TASK INSTRUCTIONS:
Would you retype exactly the lines from the one holding "font-weight: normal ->" through the last line of the listing, and only those, without pictures?

------------

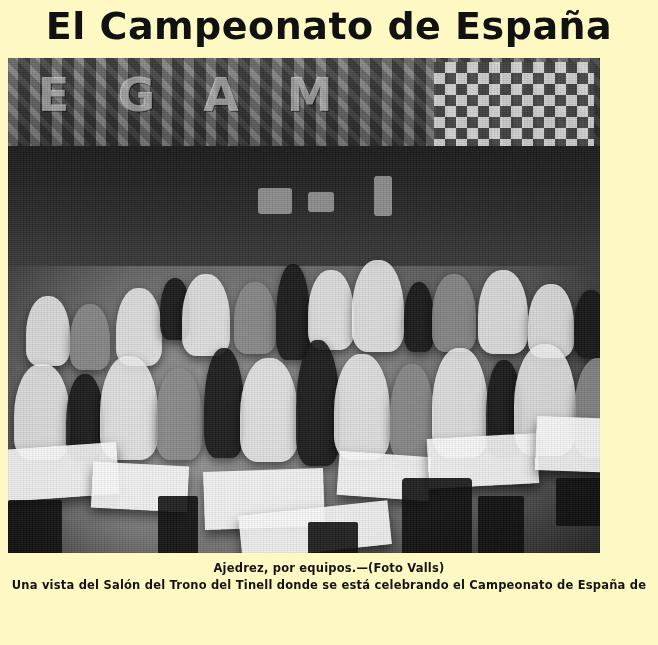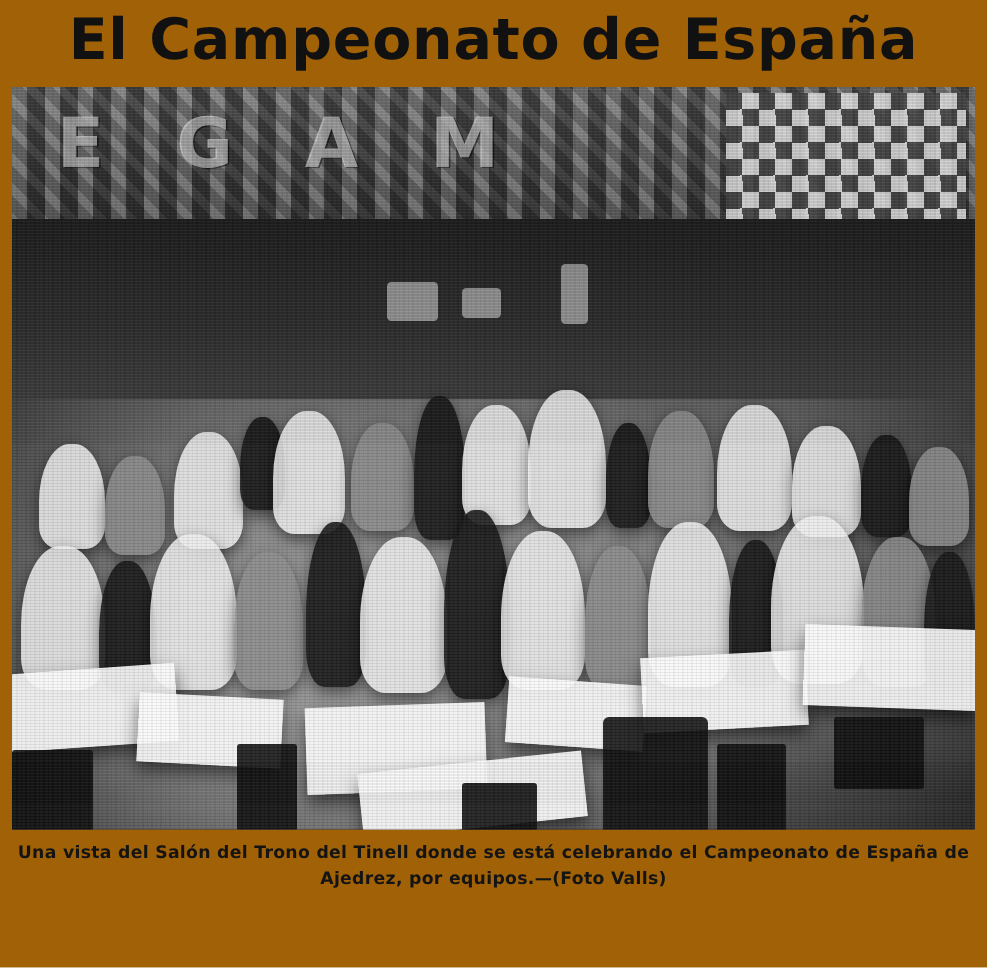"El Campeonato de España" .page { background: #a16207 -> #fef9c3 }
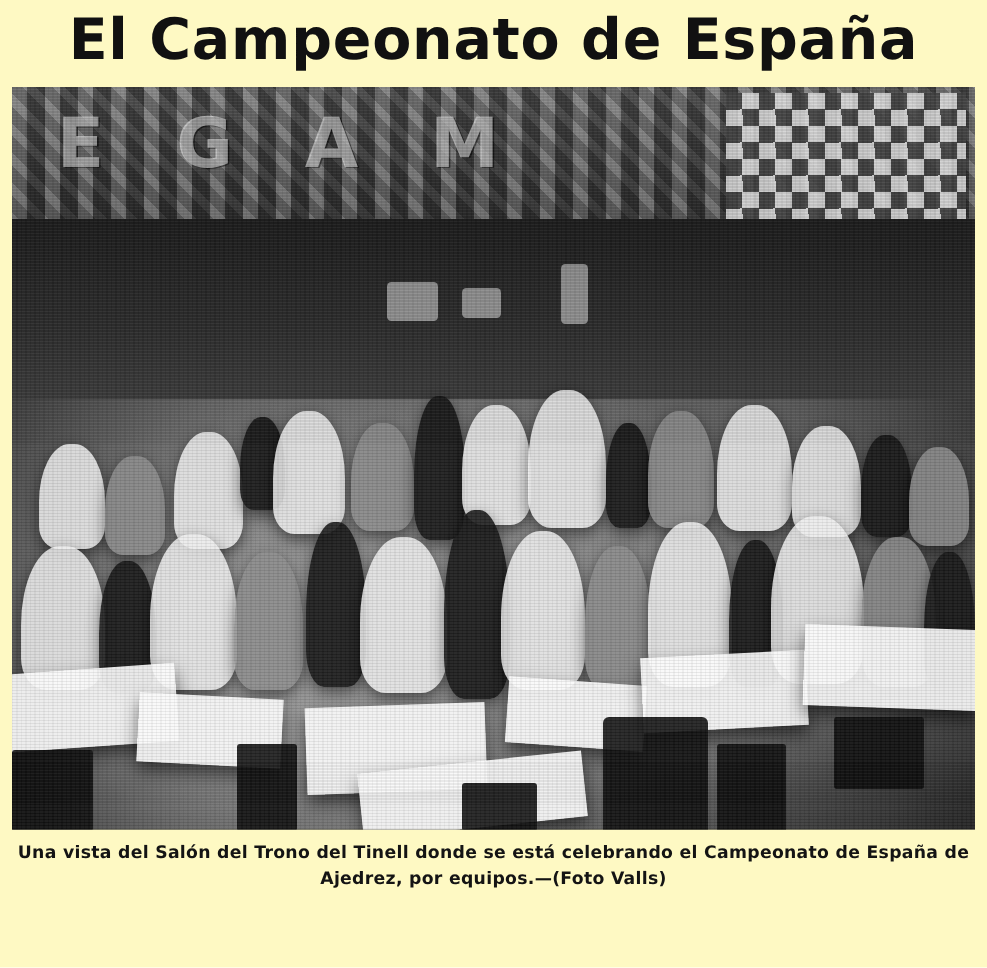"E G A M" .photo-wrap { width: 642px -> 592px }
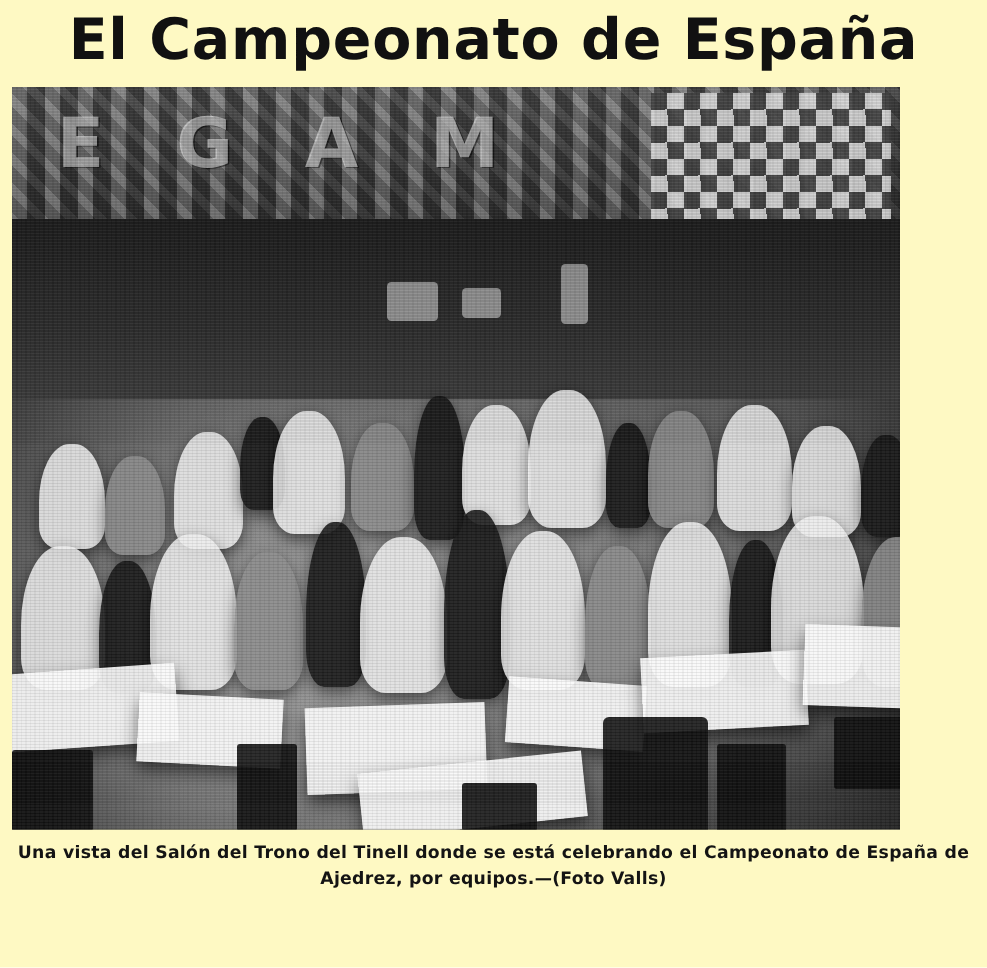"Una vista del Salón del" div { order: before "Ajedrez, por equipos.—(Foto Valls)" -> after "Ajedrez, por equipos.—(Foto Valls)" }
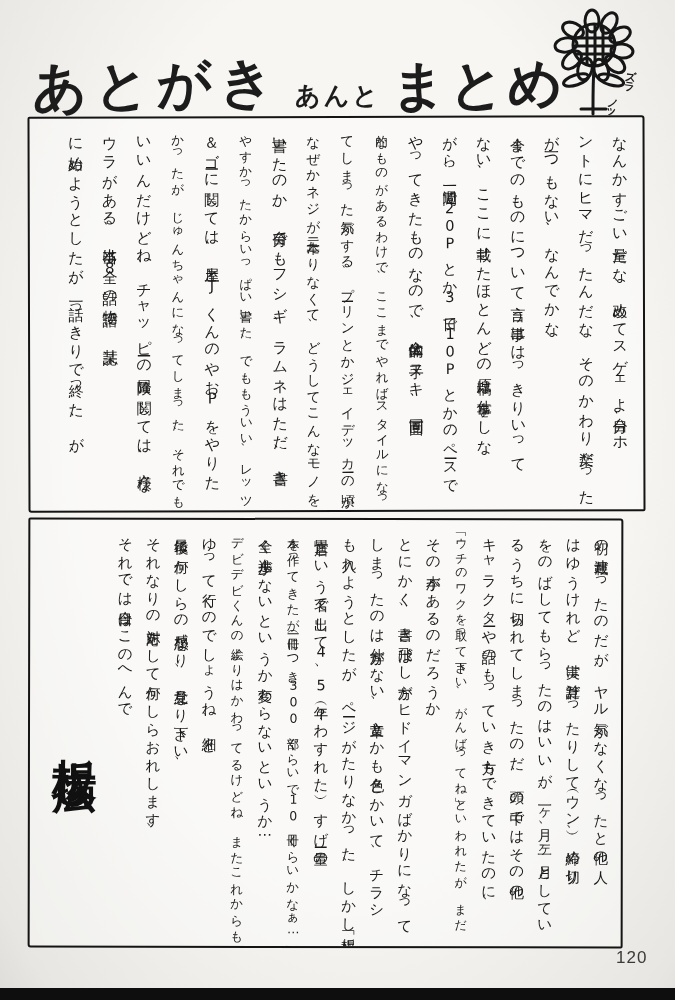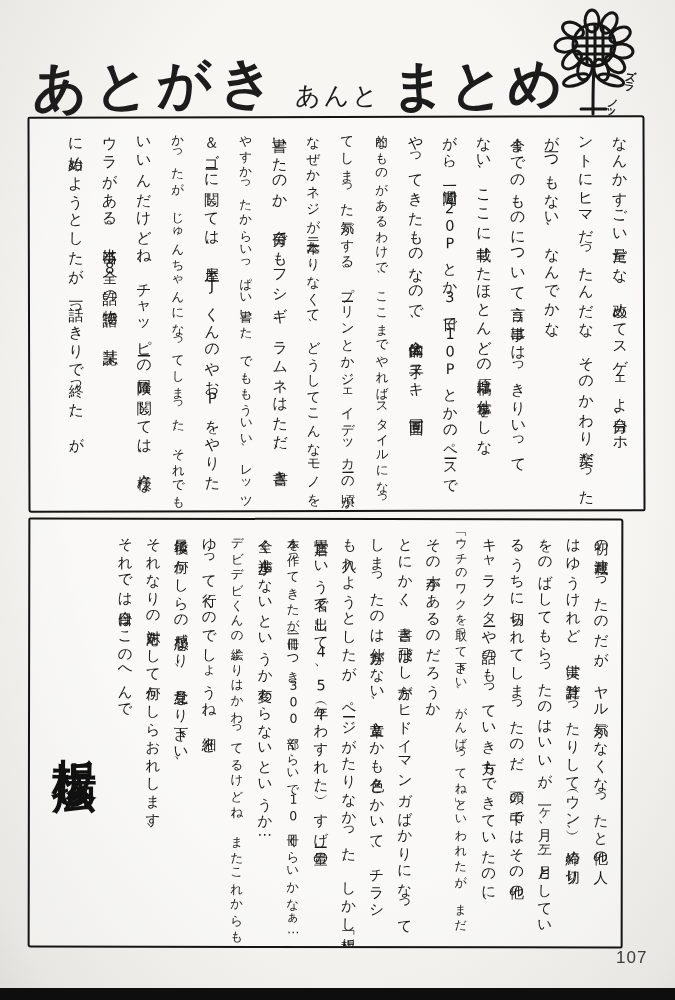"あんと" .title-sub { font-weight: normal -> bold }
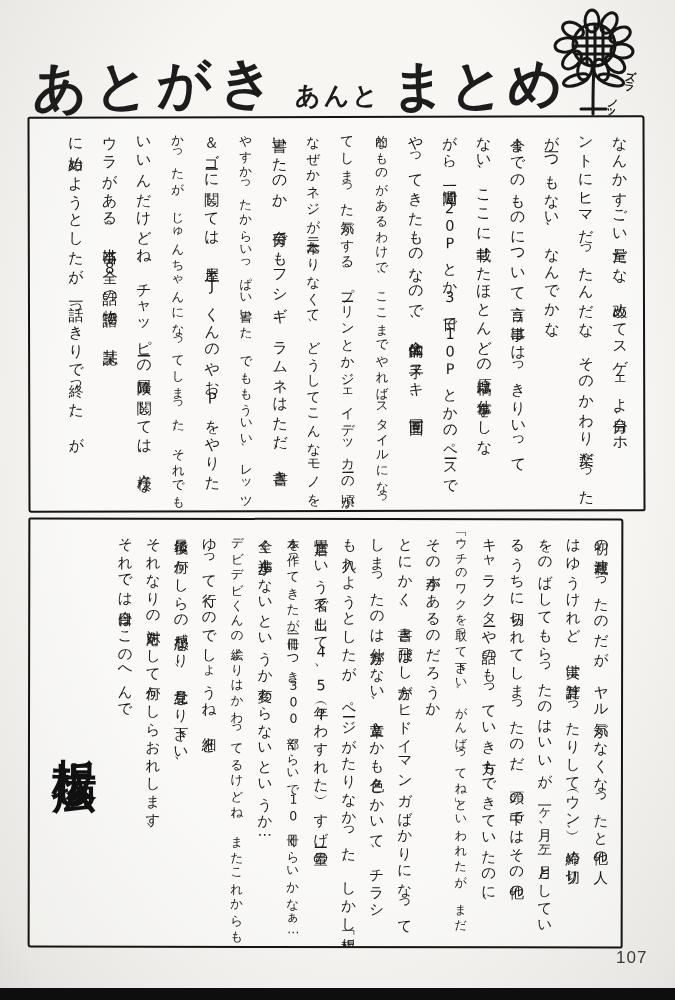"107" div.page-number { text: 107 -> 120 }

------------

EXERCISE SOLUTION:
"あんと" .title-sub { font-weight: normal -> bold }
"107" div.page-number { text: 107 -> 120 }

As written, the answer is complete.